The company believes that there was overcapacity in the mortgage market in 2004, the company said, and does not agree with federal regulators that borrowers should be approved at the “fully indexed rate” that considers the long-term costs of the loan.

Countrywide is not close to the reality phase yet. I base that statement on the comment CFC “does not agree with federal regulators that borrowers should be approved at the ‘fully indexed rate’ that considers the long-term costs of the loan.

Not looking at borrowers’ ability to repay loans is just what got CFC and every other subprime lender into hot water in the first place. That they see no need to take fully indexed rates into consideration says that they are begging for more pain down the road.

Kiss No Down Payments Goodbye

Bloomberg is reporting Subprime Meltdown Snares Borrowers With Better Credit.

The subprime credit crunch is beginning to ensnare even borrowers with better credit. Lenders are increasingly refusing to lend to homebuyers who can’t make a down payment of more than 5 percent, especially if they won’t document their income.

“It’s going to be very difficult, if not impossible, to do a no-money-down loan at any credit score,” said Alex Gemici, president of Parsippany, New Jersey-based mortgage bank Montgomery Mortgage Capital Corp.
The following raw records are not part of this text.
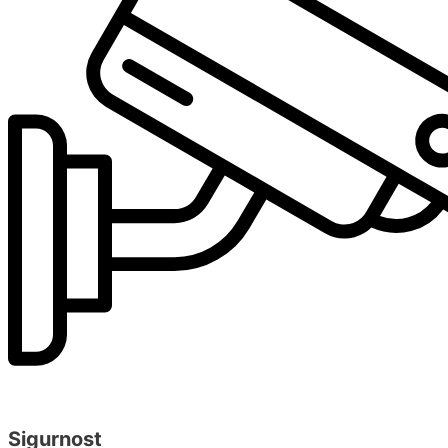
Sigurnost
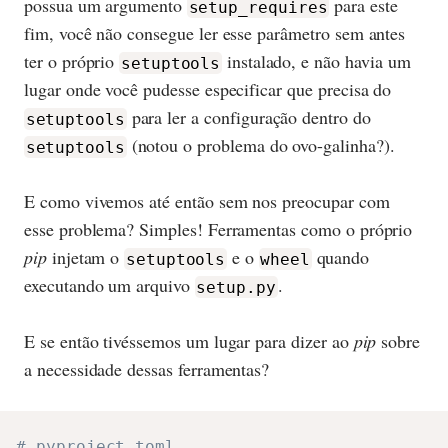
possua um argumento
para este
setup_requires
fim, você não consegue ler esse parâmetro sem antes
ter o próprio
instalado, e não havia um
setuptools
lugar onde você pudesse especificar que precisa do
para ler a configuração dentro do
setuptools
(notou o problema do ovo-galinha?).
setuptools
E como vivemos até então sem nos preocupar com
esse problema? Simples! Ferramentas como o próprio
pip
injetam o
e o
quando
setuptools
wheel
executando um arquivo
.
setup.py
E se então tivéssemos um lugar para dizer ao
pip
sobre
a necessidade dessas ferramentas?
# pyproject.toml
Companies that buy the loans “are all saying if they haven’t eliminated them yet, they’ll eliminate them shortly.”

Bear Stearns Cos., General Electric Co.’s WMC Mortgage, Countrywide Financial Corp., IndyMac Bancorp Inc., Goldman Sachs Group Inc., Lehman Brothers Holdings Inc. and Credit Suisse have all said in the last two weeks they’re pulling back from buying Alt A mortgages sold with no down payment or in a refinancing of the house’s entire value.
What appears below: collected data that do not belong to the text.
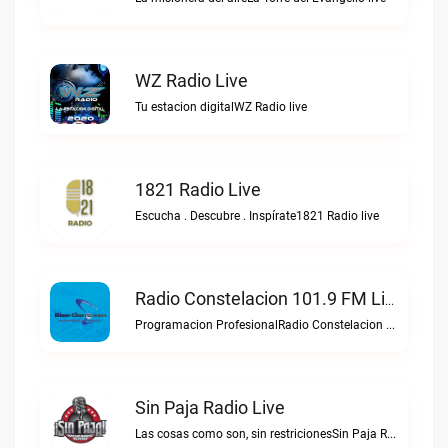
WZ Radio Live
Tu estacion digitalWZ Radio live
1821 Radio Live
Escucha . Descubre . Inspírate1821 Radio live
Radio Constelacion 101.9 FM Live
Programacion ProfesionalRadio Constelacion 101.9 FM live
Sin Paja Radio Live
Las cosas como son, sin restricionesSin Paja Radio live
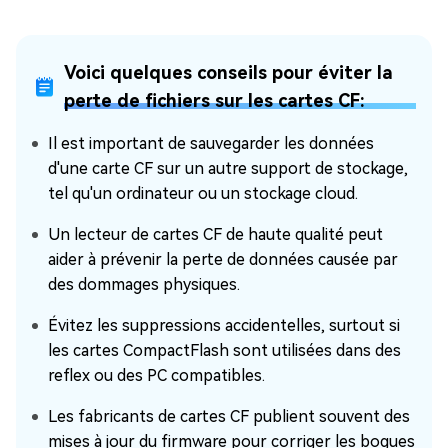
Voici quelques conseils pour éviter la
perte de fichiers sur les cartes CF:
Il est important de sauvegarder les données
d'une carte CF sur un autre support de stockage,
tel qu'un ordinateur ou un stockage cloud.
Un lecteur de cartes CF de haute qualité peut
aider à prévenir la perte de données causée par
des dommages physiques.
Évitez les suppressions accidentelles, surtout si
les cartes CompactFlash sont utilisées dans des
reflex ou des PC compatibles.
Les fabricants de cartes CF publient souvent des
mises à jour du firmware pour corriger les bogues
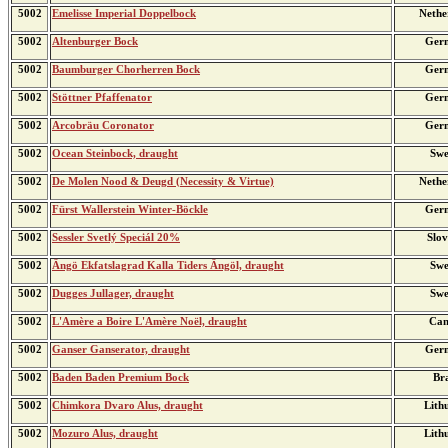
5002
Emelisse Imperial Doppelbock
Nethe
5002
Altenburger Bock
Ger
5002
Baumburger Chorherren Bock
Ger
5002
Stöttner Pfaffenator
Ger
5002
Arcobräu Coronator
Ger
5002
Ocean Steinbock, draught
Swe
5002
De Molen Nood & Deugd (Necessity & Virtue)
Nethe
5002
Fürst Wallerstein Winter-Böckle
Ger
5002
Sessler Svetlý Speciál 20%
Slov
5002
Ängö Ekfatslagrad Kalla Tiders Ängöl, draught
Swe
5002
Dugges Jullager, draught
Swe
5002
L'Amère a Boire L'Amère Noël, draught
Can
5002
Ganser Ganserator, draught
Ger
5002
Baden Baden Premium Bock
Bra
5002
Chimkora Dvaro Alus, draught
Lith
5002
Mozuro Alus, draught
Lith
So another chunk of marginal buyers just went out the window. Who was it that said this mess would be contained?

Choppy Growth?

MarketWatch is reporting Leading economic indicators declined 0.5% signaling choppy growth.
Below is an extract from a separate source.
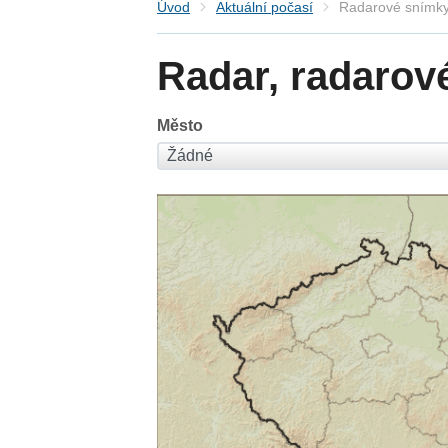
Úvod
Aktuální počasí
Radarové snímky
Radar, radarov
Město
The economy is likely to grow at a moderate but “choppy” pace in the coming months, the Conference Board said Thursday upon the release of the index of leading economic indicators. The index fell 0.5% in February, close to the 0.4% drop expected by economists surveyed by MarketWatch. Four of the 10 indicators increased in February. The index is up 0.2% in the past six months. “The housing and manufacturing sectors are clearly going through a correction, but the consumer sector appears to be holding up,” said Ken Goldstein, labor economist for the private research organization, in a press release. “That mix should generate moderate but choppy growth ahead.”

Another chunk of potential home buyers went out the window, better late than never, and with that, things (already choppy) will get choppier and choppier as the year rolls on.